Dissertation stuff accomplished today
- Added about 35 words to the glossary of Japanese <-> English fandom terminology.
- Started reading 「同人界」の論理-行為者の利害-関心と資本の変換- (Logic of the fan community) by Nobushige Hichibe, which is about the motivations of doujinshi creators.
- Added a few presentations to university repository. This took so much time that I left the rest of the presentations for tomorrow because I could feel my brain shriveling up. You'd think that since we have bibtex, all repositories or services aimed at academics would allow bibtex import and export, and we'd be done with endlessly hand-copying academic output to wherever it needs to be listed. I suppose that would be too convenient or something. (Academia.edu also has no bibtex import and export, by the way. A few other academic networking services can handle bibtex, but everybody in area studies and fan studies seems to be on Academia.edu. *grumble*)
- Started work on the section on doujinshi exchange infrastructure, specifically doujinshi conventions. Not linking to wiki because the page looks weird because of a random baffling Semantic Mediawiki glitch. Nggggh. Really, I love learning new software, and getting to the bottom of Mediawiki myself instead of asking someone else to set up a wiki has taught me so much. But why does it always break. (Because I'm not good enough at Mediawiki administration yet, I know, but.)

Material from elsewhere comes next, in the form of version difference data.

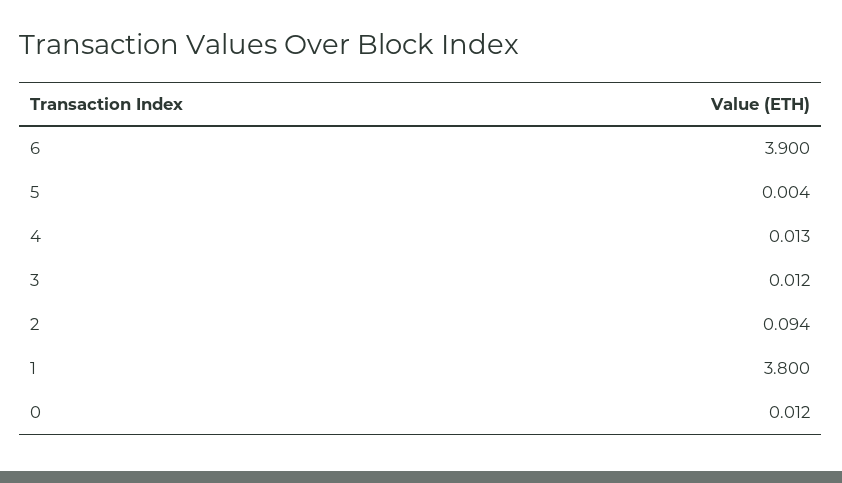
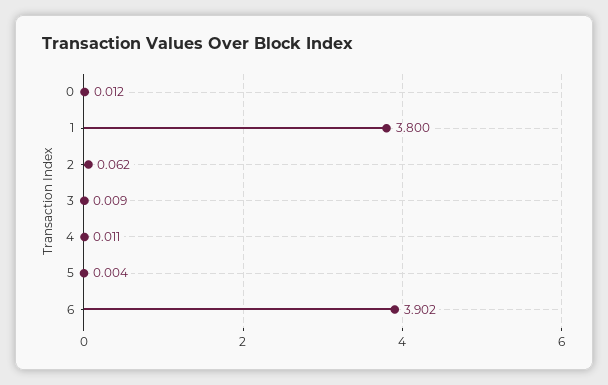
6: 3.9 -> 3.902
4: 0.013 -> 0.011
3: 0.012 -> 0.009
2: 0.094 -> 0.062

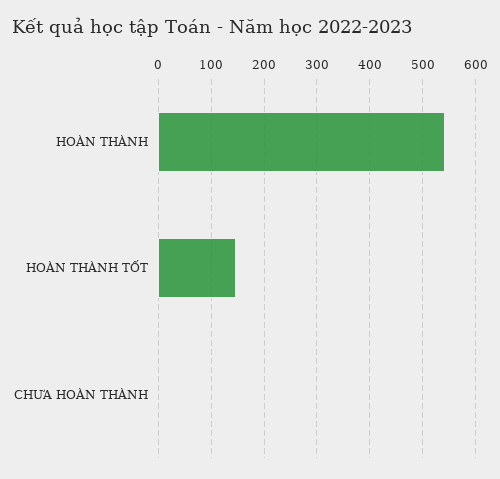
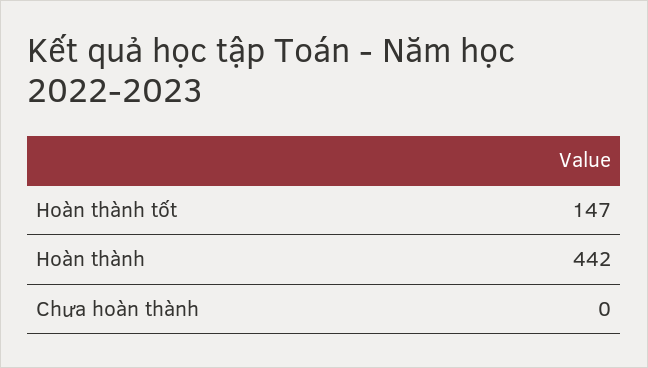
HOÀN THÀNH: 540 -> 442

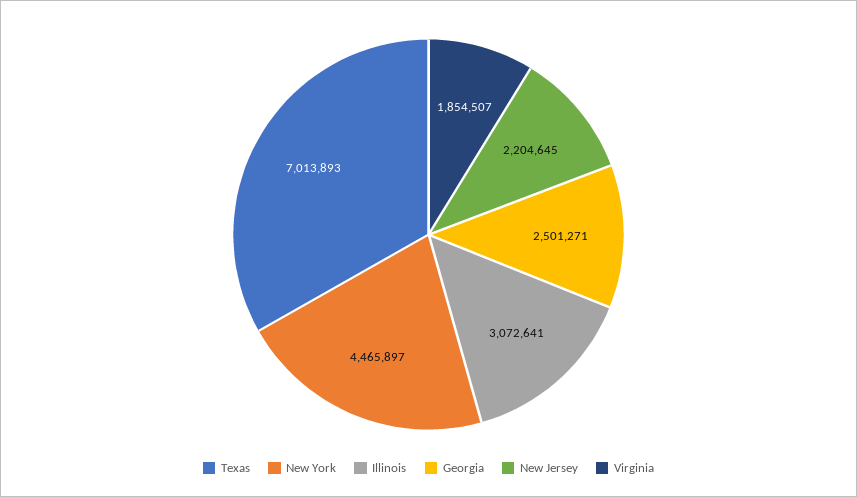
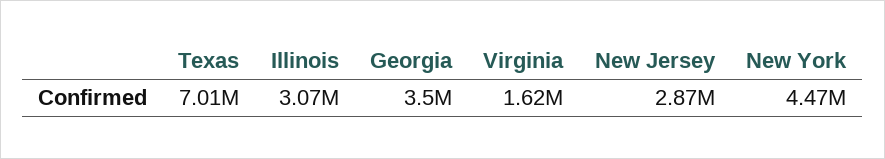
Georgia: 2501271 -> 3500000
New Jersey: 2204645 -> 2870000
Virginia: 1854507 -> 1620000

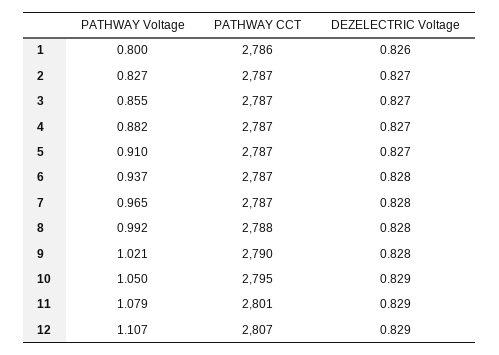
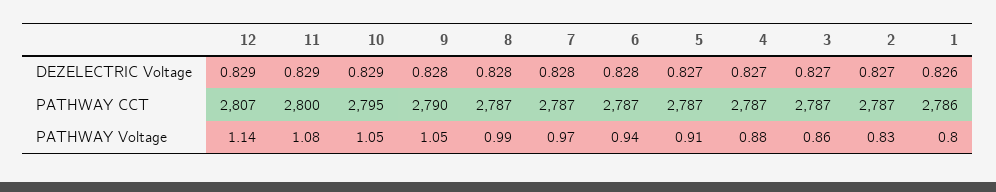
PATHWAY CCT, 8: 2788 -> 2787
PATHWAY Voltage, 9: 1.021 -> 1.05
PATHWAY CCT, 11: 2801 -> 2800
PATHWAY Voltage, 12: 1.107 -> 1.14

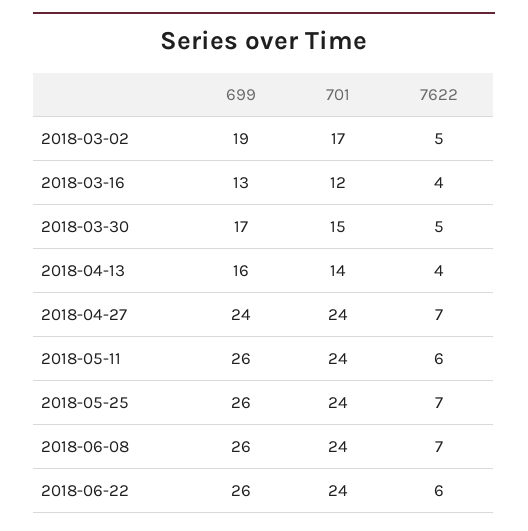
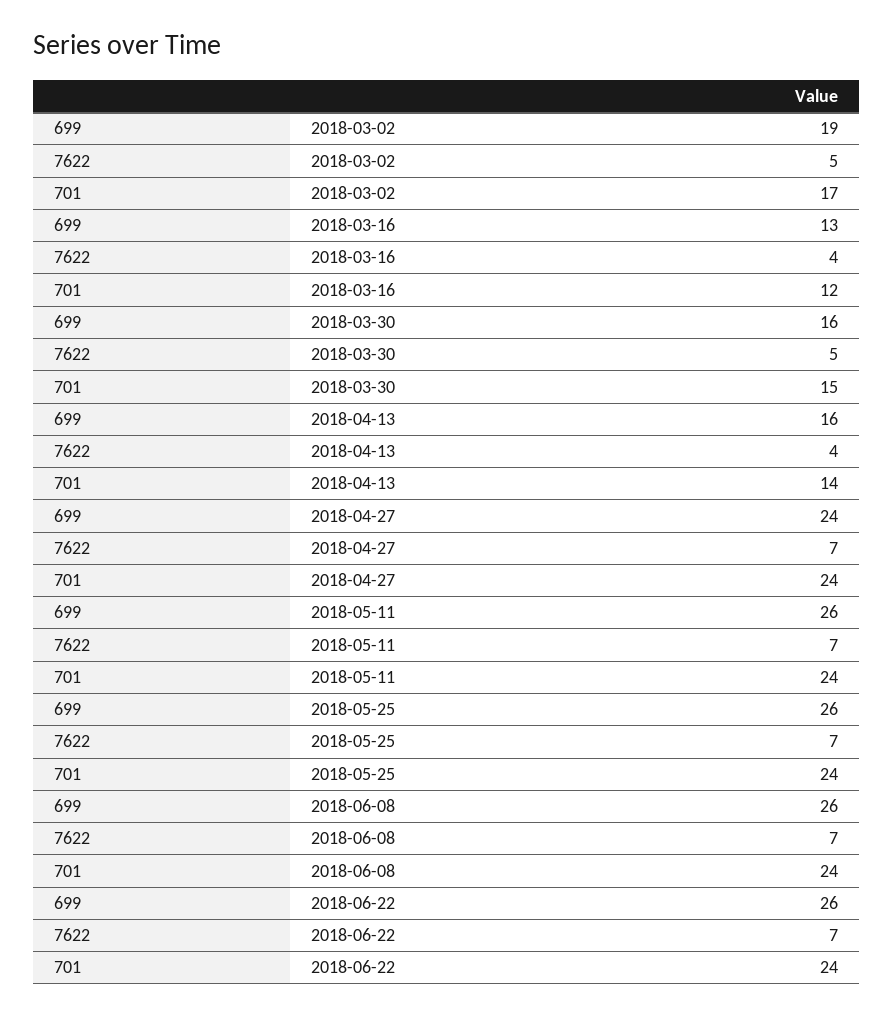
699, 2018-03-30: 17 -> 16
7622, 2018-05-11: 6 -> 7
7622, 2018-06-22: 6 -> 7

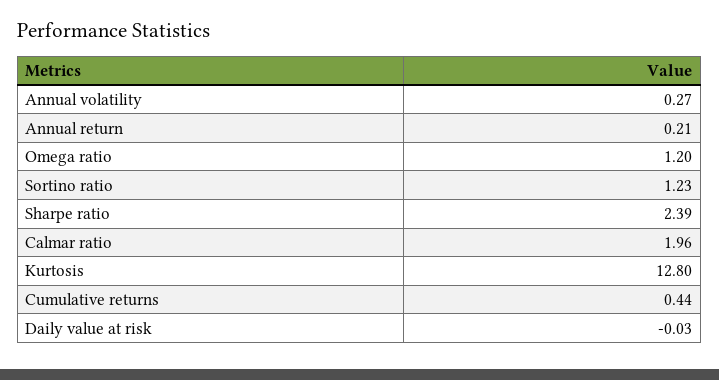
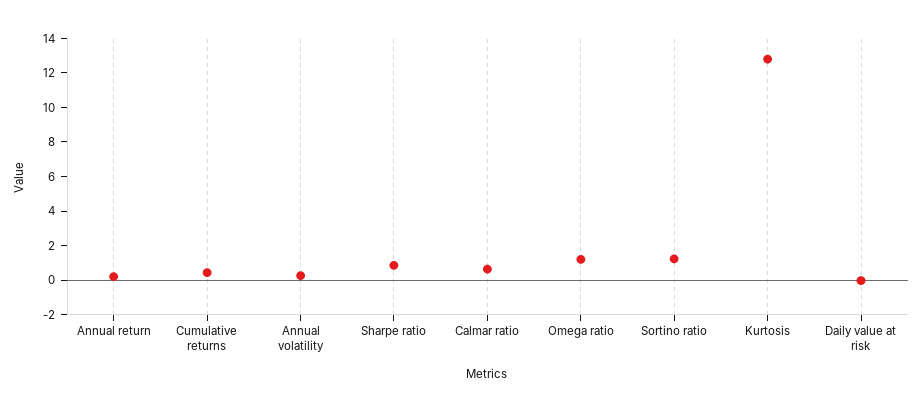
Sharpe ratio: 2.39 -> 1
Calmar ratio: 1.96 -> 0.5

- Did a good deal of research on how to rework a dissertation into a book, sent inquiry to publisher to see how they feel about book manuscripts based on dissertations that have been published open access.
- Agreed to submit something for Console-Ing Passions 2014, ruminated on good topic. Unfortunately too tired to ruminate properly today.
Dissertation stuff accomplished today
- Organized references to prepare dojinshi research bibliography for publication on wiki, probably get to that next week
- Read Market Transformation in Transformative Works: The Effects of Introducing Incentives in Markets for Fanfiction by Hannah Yung
- Had long discussion with advisor about research progress and publishing a book, agreed that I’ll submit the final text of the dissertation by April 2014. Not the half a year earlier than planned that other prof proposed, thankfully, but still, umm… five months earlier than I’ve been planning for the last three years. This is going to hurt.
- Gathered list of CFPs for fall conferences to submit things to - must keep self motivated to write thesis bits in quick succession
- Spent over an hour trying to figure out university repository rules because I need to upload all my stuff there as well for a job application. Sent helpdesk a long list of questions along the lines of “can I submit *newfangled online format* please because I did actually make it as part of my research activities". I was very unimpressed with the repository when it was launched a few years ago, but now it's much better and more informative about open access. (On the less handy side, they now work with a journal lookup system instead of letting you enter the name of the journal by hand, and of course TWC isn't in there yet.)